§ Aufgabe A: Auf welchen Betrag stiegen laut dem Text die Umsatzerlöse in den ersten sechs Monaten?

§ Vorliegender Text:
Konzen­tra­tion auf lang­fris­tige Kunden­be­zie­hungen

Als Vorteil sieht die Freenet die Konzen­tra­tion auf lang­fris­tige Kunden­be­zie­hungen, sowie seine „flexible Kosten­struktur“, das heißt es wurde gespart, wo immer es möglich war. Dadurch stiegen die Umsatz­er­löse in den ersten sechs Monaten auf 1,271  Milli­arden Euro und lagen 24,3 Millionen Euro über dem Vorjahr. Der Verkauf der Handels­ge­sell­schaft „Motion TM“ ist da schon raus­ge­rechnet.

Post­paid-Kunden­basis wächst trotz vorüber­ge­henden Shop-Schlie­ßungen

Obwohl die Shops zeit­weise geschlossen werden mussten, konnte die Kunden­basis bei Post­paid gestei­gert werden. Aller­dings haben die Kunden weniger Geld ausge­geben, die Service­um­sätze sanken um 13,8 Millionen Euro (auf 758 Millionen), bei Prepaid um 7,1 Millionen (auf 60 Millionen), was sich im Ebitda mit -4,3 Millionen (auf 182 Millionen) nieder­schlug. Post­paid-Kunden gaben im Schnitt nur noch 18,30 Euro pro Monat aus (ARPU), 1 Jahr zuvor waren es noch 18,80 Euro gewesen.

§ Gegebene Daten:
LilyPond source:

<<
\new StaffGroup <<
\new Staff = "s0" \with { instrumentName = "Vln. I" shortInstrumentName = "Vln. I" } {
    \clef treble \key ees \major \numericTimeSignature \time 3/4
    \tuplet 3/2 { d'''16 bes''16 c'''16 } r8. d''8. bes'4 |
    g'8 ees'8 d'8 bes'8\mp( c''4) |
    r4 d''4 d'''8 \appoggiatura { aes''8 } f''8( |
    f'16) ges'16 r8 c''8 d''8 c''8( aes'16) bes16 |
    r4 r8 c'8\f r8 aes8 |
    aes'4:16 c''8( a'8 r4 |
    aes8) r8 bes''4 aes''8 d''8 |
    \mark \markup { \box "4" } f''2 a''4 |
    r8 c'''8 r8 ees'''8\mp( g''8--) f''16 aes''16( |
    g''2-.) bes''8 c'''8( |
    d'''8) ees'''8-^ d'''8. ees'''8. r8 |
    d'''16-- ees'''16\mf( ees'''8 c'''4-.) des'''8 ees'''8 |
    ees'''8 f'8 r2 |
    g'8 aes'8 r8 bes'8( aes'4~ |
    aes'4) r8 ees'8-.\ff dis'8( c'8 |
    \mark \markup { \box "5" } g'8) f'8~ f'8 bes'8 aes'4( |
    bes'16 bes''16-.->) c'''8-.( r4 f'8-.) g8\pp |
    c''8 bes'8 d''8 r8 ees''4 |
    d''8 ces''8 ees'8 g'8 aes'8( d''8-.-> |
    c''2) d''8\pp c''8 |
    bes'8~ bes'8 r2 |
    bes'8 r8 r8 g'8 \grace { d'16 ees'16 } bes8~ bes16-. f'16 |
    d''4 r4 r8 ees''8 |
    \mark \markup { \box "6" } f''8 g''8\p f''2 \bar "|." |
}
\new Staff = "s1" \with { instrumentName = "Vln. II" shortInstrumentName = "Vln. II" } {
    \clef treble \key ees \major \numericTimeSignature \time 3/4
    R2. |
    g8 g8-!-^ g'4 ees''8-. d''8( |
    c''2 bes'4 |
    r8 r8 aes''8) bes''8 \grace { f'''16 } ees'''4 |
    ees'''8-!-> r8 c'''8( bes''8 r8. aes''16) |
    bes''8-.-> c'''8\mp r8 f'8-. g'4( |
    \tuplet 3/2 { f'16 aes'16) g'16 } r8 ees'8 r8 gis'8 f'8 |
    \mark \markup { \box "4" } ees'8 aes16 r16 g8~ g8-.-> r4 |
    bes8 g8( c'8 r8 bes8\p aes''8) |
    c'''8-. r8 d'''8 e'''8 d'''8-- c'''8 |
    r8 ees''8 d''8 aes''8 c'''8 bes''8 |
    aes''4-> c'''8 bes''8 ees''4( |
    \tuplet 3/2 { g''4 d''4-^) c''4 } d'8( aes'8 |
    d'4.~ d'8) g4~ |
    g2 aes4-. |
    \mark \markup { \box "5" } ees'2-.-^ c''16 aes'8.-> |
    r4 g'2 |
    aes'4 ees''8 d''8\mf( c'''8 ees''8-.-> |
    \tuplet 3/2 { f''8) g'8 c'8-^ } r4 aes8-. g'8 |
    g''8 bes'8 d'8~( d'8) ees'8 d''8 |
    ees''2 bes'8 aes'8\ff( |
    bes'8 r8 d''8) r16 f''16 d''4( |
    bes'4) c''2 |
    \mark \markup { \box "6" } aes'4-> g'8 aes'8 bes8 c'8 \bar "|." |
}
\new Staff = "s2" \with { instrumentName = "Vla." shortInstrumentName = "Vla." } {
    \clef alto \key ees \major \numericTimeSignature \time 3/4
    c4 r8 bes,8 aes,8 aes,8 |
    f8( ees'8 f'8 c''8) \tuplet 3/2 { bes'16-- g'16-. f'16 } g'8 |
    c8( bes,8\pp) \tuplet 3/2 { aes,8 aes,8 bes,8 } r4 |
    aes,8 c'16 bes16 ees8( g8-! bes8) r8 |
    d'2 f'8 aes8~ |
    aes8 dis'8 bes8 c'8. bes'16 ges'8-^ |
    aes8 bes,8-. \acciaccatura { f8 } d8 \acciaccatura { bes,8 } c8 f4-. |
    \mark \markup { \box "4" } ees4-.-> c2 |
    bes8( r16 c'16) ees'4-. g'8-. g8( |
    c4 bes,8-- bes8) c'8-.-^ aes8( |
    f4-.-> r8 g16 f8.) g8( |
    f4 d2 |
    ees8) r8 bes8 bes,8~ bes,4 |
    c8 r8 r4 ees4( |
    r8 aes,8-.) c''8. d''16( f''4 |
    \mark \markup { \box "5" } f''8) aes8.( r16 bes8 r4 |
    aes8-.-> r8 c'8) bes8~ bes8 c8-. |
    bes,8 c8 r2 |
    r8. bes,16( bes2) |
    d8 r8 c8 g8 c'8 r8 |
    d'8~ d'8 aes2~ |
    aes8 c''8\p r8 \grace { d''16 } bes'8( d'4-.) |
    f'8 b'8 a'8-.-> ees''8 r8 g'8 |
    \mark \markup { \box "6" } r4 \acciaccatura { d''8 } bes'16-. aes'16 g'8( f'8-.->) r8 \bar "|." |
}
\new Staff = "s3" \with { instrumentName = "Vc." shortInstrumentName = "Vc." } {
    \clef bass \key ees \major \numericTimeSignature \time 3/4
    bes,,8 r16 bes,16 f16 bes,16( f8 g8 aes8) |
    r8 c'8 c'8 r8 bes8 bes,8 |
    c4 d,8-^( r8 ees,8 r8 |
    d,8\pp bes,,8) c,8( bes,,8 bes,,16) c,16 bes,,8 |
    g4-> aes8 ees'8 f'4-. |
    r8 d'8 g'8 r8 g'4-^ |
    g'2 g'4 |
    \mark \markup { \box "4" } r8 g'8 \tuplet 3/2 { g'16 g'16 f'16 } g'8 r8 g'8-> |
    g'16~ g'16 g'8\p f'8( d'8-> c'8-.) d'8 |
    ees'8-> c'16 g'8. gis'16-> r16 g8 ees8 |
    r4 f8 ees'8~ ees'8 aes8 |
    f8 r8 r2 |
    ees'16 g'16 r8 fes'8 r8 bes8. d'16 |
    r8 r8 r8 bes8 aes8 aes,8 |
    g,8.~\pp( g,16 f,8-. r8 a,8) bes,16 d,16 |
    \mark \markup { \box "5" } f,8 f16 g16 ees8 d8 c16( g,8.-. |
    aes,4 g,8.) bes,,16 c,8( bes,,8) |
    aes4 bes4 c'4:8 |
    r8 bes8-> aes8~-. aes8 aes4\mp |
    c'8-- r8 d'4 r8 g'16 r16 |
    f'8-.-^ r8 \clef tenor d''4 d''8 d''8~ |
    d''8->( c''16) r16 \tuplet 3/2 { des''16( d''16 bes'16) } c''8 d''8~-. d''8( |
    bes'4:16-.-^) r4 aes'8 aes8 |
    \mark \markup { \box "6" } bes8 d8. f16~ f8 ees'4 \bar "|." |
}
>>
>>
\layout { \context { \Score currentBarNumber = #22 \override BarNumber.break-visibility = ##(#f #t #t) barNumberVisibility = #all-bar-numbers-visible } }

§ Aufgabe B: Suchen Sie aus den Datensätzen jede Zeile heraus, in der die Zeichenfolge „acciaccatura“ vorkommt, und geben Sie diese Zeilen unverändert wieder.

§ Richtige Antwort A: Auf 1,271 Milliarden Euro.

§ Richtige Antwort B:
    aes8 bes,8-. \acciaccatura { f8 } d8 \acciaccatura { bes,8 } c8 f4-. |
    \mark \markup { \box "6" } r4 \acciaccatura { d''8 } bes'16-. aes'16 g'8( f'8-.->) r8 \bar "|." |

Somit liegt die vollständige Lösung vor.